The author of the article calls for the use of "parental control devices" to stamp out "social cruelty", much in the way that filters have been used to stop pornography. Which sounds more like it would strip those kids put upon by the alpha-jocks/princesses of their online support networks of fellow outsiders.
- More on the internet's impact on human interaction: Internet chat addiction can stunt social skills in introverted adolescents, says a researcher in "social administration". Dr. Mubarak Rahamathulla says that research suggests that chat rooms have contributed to some teenagers fearing conventional social interaction, and becoming more dependent on anonymity or pseudonymity. However, he says, webcams may be a safe, healthy way for to explore their sexuality. Perhaps the future belongs to asocial chatroom onanists, who are into anything as long as it doesn't involve actual human contact?
- The AT&T text-to-speech demo site now has two British voices; the male one sounds somewhat deranged, as if having at some time in the past eaten some BSE-contaminated beef. (via kineticfactory)
- A company is now selling licensed arcade ROMs for MAME. StarROMs currently have a few dozen titles, all from Atari, but plan to have more; games cost between US$2 and US$6 per title, and all are unencrypted ROM images suitable for MAME, with no DRM chicanery to be seen.
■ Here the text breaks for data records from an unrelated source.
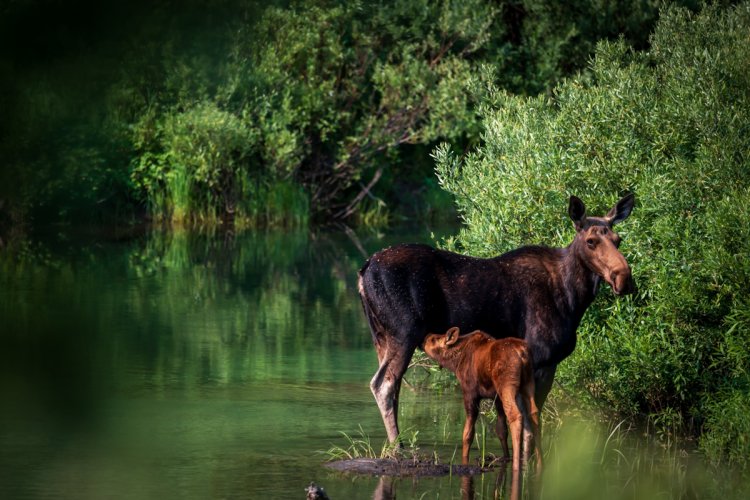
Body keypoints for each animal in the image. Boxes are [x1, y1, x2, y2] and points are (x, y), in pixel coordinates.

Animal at [356, 193, 636, 444]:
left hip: (380, 336)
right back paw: (399, 448)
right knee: (383, 385)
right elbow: (530, 425)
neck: (573, 298)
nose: (624, 279)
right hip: (404, 333)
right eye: (591, 241)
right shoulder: (539, 358)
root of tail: (364, 270)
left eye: (618, 239)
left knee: (392, 386)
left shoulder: (547, 363)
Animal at [424, 326, 540, 470]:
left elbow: (467, 434)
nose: (426, 337)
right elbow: (501, 430)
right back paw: (540, 462)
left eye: (434, 339)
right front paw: (505, 457)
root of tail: (522, 353)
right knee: (534, 412)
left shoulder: (470, 393)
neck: (455, 362)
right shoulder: (496, 397)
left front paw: (464, 458)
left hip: (507, 385)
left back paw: (516, 464)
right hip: (528, 383)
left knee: (515, 415)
Let's hope this idea catches on.
- Transcosmopolitan, or Spider Jerusalem's stint as features writer for a women's lifestyle magazine. (via Warren Ellis' LiveJournal comments)
First there were pocket-sized USB flash disks, then USB flash disks with built-in MP3 players (for those whose music collections fit in 128Mb), and now, if an ad on the front page of the Computer Trader (a cheaply printed monthly paper of classifieds and price lists) is to be believed, there are USB flash disks with text-to-speech. It doesn't say exactly how it works, but I presume that you copy text files to it and it reads them to you while you drive/jog/catch the bus. Which could be useful, depending on other things (i.e., how listenable the voice used is, how easy it is to navigate through texts, what file formats it can read (plain text? MS Word? Unicode?).
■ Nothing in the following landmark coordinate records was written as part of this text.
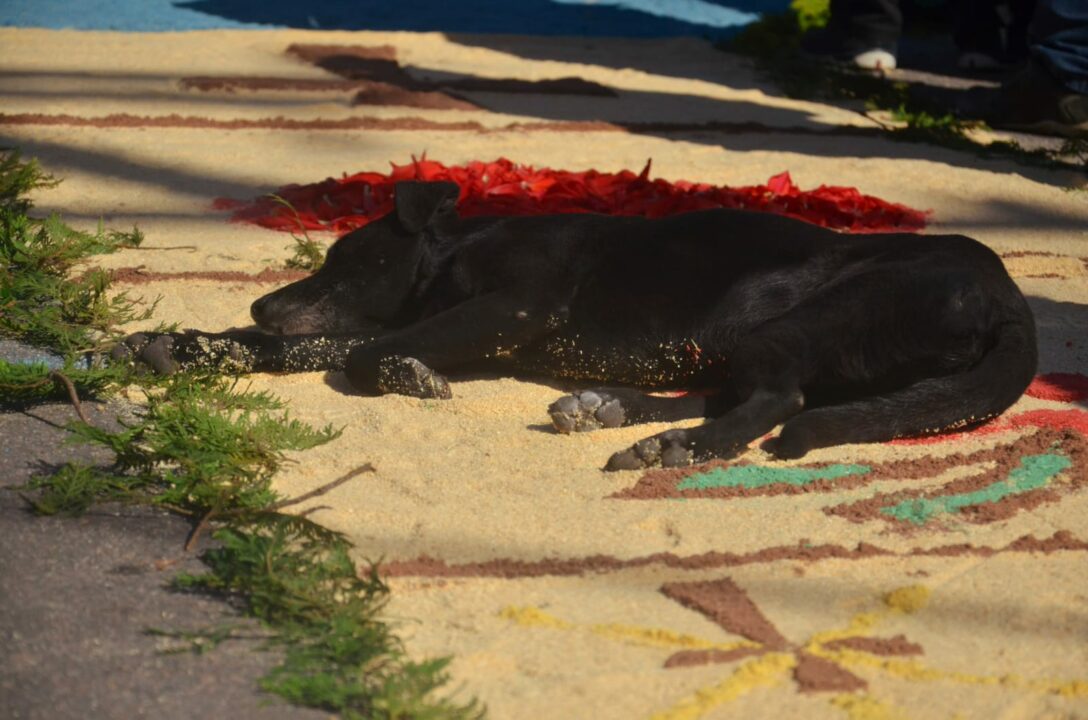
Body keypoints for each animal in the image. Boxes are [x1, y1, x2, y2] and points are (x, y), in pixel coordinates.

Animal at [116, 183, 1035, 472]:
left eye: (346, 262)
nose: (258, 305)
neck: (459, 249)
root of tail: (1007, 294)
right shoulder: (466, 323)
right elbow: (319, 350)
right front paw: (197, 347)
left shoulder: (510, 309)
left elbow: (369, 353)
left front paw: (407, 376)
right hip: (750, 341)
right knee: (729, 393)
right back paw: (619, 413)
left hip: (815, 319)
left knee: (777, 399)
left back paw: (677, 449)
Yamaha have developed a program for synthesizing sung vocals. Named Vocaloid, the program uses libraries of vocal fragments and articulation algorithms to synthesise realistic singing. It currently comes with a "Soul Vocalist" data set, for all your throaty dance vocal needs. Windows-only, I'm afraid, and no word of VST compatibility; there's a screenshot here. (via Found)
A company has developed speech synthesis with user-selectable accents, including an Australian accent and a Scottish brogue. Wonder on which platforms this technology will be available.